Un modo diverso di vedere il mare. O meglio un modo diverso di vedere il mare dalla terraferma. Non passeggiando su una spiaggia al tramonto, o da una collina che ti permette di perdersi nell’orizzonte, ma da una banchina veneziana, dove due giovani tirano una grossa fune e rimorchiano una barca.
La fune si chiama Alzana, e dà nome al dipinto, realizzato da Cagnaccio di San Pietro nel 1926. Qui il pittore rappresenta uno dei lavori più umili e degradanti, un lavoro da animali da tiro, svolto solo da chi è ai limiti dell’indigenza. I due protagonisti non hanno una faccia troppo sofferente, ma esprimono lo sforzo nei muscoli gonfi e nei tendini tesi, nelle vene dilatate sul fisico asciutto e dall’incarnato abbronzato, coperto solo con braghe colorate a righe e a quadretti. Li assiste dall’alto della carena un’immagine votiva, una Pietà, che non sembra per niente coinvolta dalla fatica che fanno gli uomini per portarla.
I colori sono lucidi e allo stesso tempo pastosi, dialogano con una luce chiara e limpida che li anima liberandoli in forme fluide anche se imbrigliate in schemi di rigidità che fondono realismo e idealizzazione perché caratteristica di questo quadro è la contraddizione.
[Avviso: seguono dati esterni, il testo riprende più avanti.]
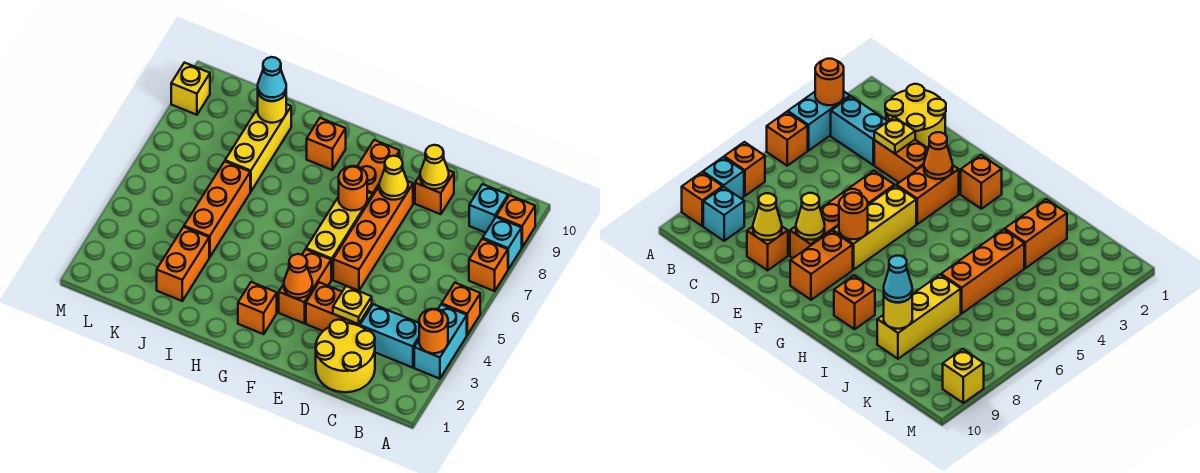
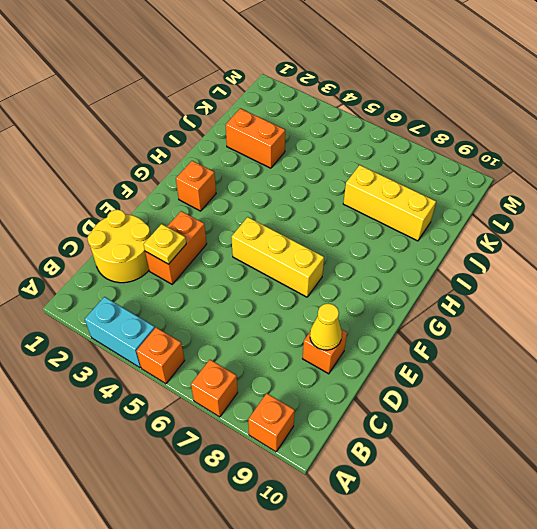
none -> cyan brick A8 level 1
none -> cyan brick B3:C3 level 1
none -> cyan brick B9 level 1

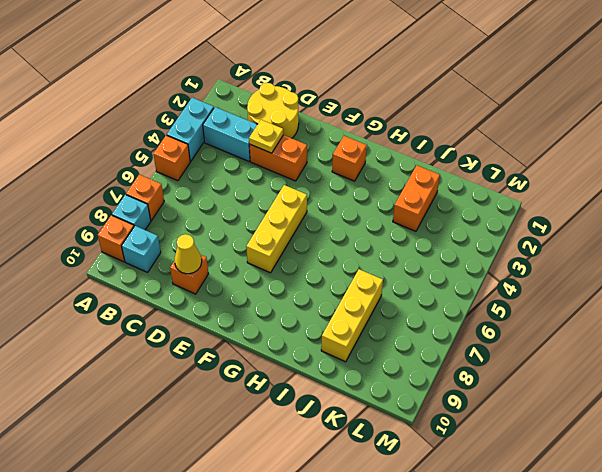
none -> orange brick E5:E8 level 1
none -> orange brick F3:F4 level 1
none -> orange brick F8:F9 level 1

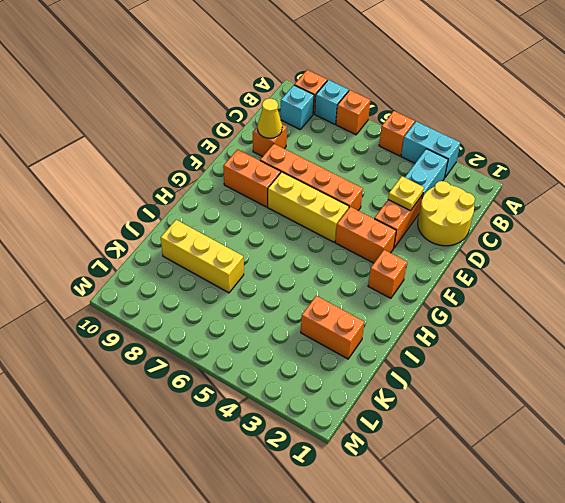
none -> orange brick H9 level 1
none -> orange brick J4:J6 level 1
none -> yellow brick M9 level 1

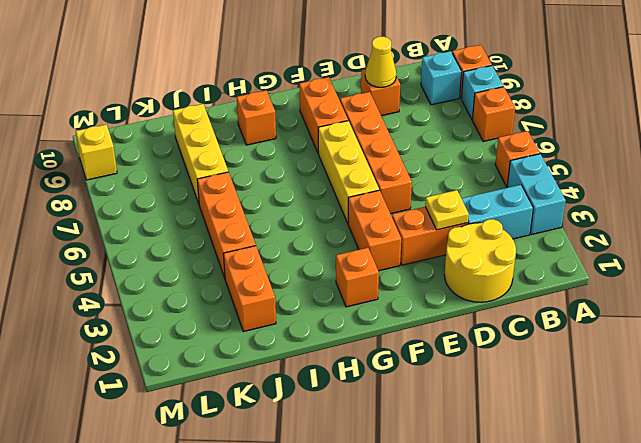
none -> orange round brick A3 level 2
none -> yellow cone E8 level 2
none -> orange cone F3 level 2

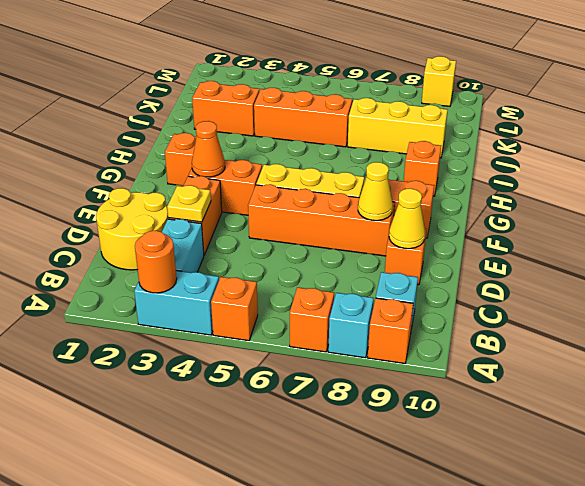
none -> orange round brick F7 level 2
none -> yellow round brick J9 level 2
none -> cyan cone J9 level 3

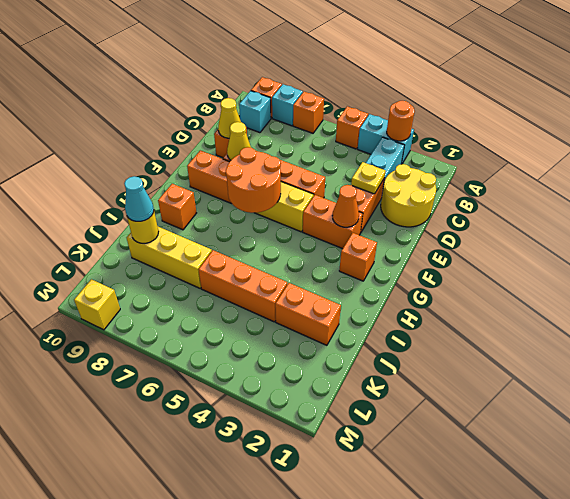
orange round brick F6:G7 level 2 -> orange round brick F7 level 2

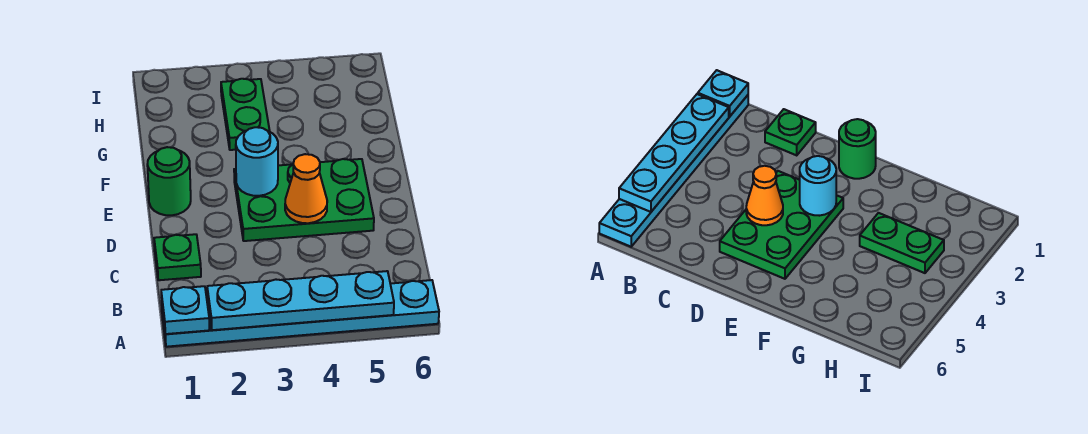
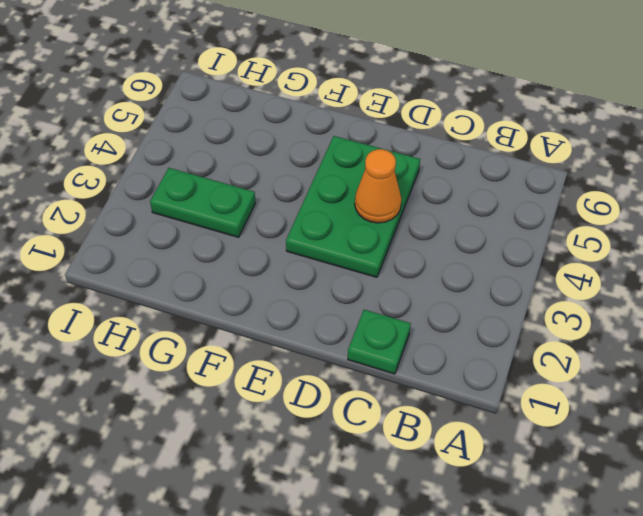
none -> cyan plate A1:A6 level 1
none -> green round brick E1 level 1

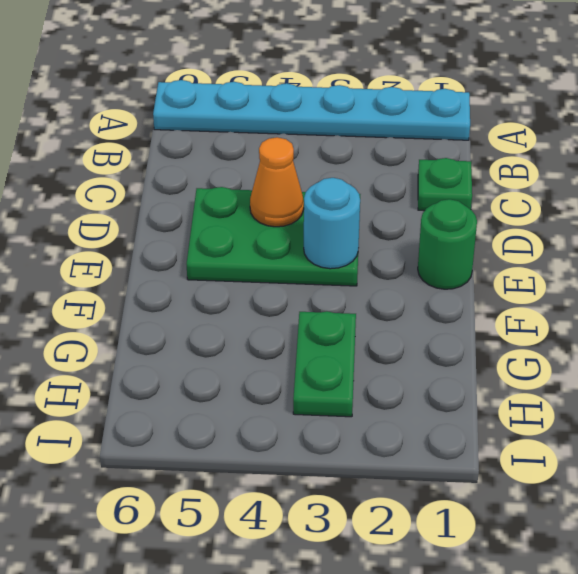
none -> cyan plate A1 level 2
none -> cyan plate A2:A5 level 2

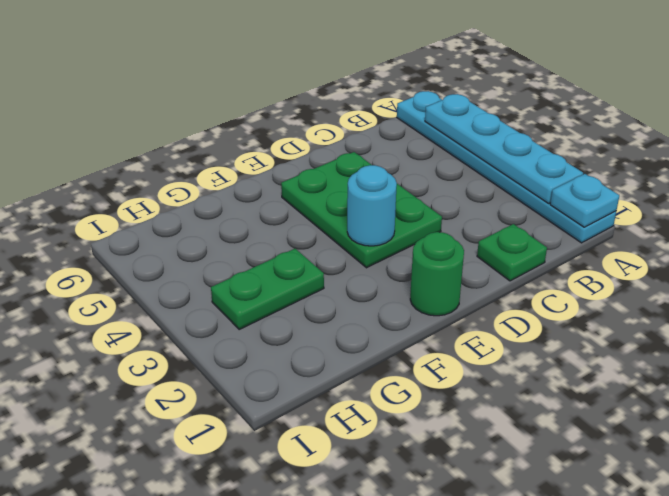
none -> orange cone D4 level 2

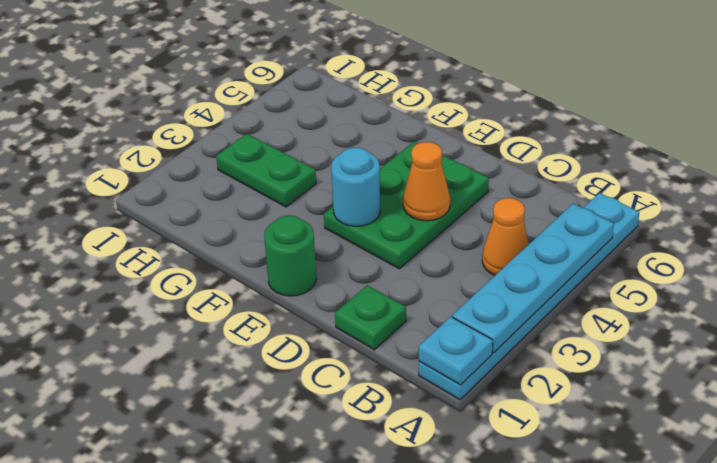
orange cone B4 level 1 -> none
Vediamo, infatti, la contraddizione tra forme costruite con precisione e prospettive innaturali, ma soprattutto tra l’immobilità della composizione e la necessità del movimento che rappresenta. Le figure descrivono uno sforzo che nel suo essere bloccato diventa vuoto, vanificato. Uno sforzo che non porta al risultato perché il peso che devono sostenere è troppo grande per loro.
Sembra quasi che il Cagnaccio racconti qui la storia di due personaggi che si sforzano di spostarsi e non ci riescono proprio a causa del peso che devono muovere, in un rimando ad una metafora della vita in cui l’affanno non è negoziabile e il risultato dell’impegno è sempre negativo perché il riscatto è impossibile.
Ecco quindi che nel momento in cui si accetta un lavoro che è espressione della propria disperazione si rimane incastrati in un circolo di fatiche ed illusioni che ci imbrigliano e tirano, che ci portano fuori dal movimento naturale delle cose, in un fallimento che non è mai conclusivo, ma vissuto come una condizione d’animo che diventa quasi rassicurante perché senza sorprese.
Ma l’assenza di speranza che racconta questa storia diventa un monito: a volte è giusto accettare i compromessi della disperazione, ma non bisogna farsi sopraffare, non bisogna dimenticare che esiste sempre un’altra strada da percorrere, e il primo passo è accettare che le proprie debolezze sono anche la base della propria forza.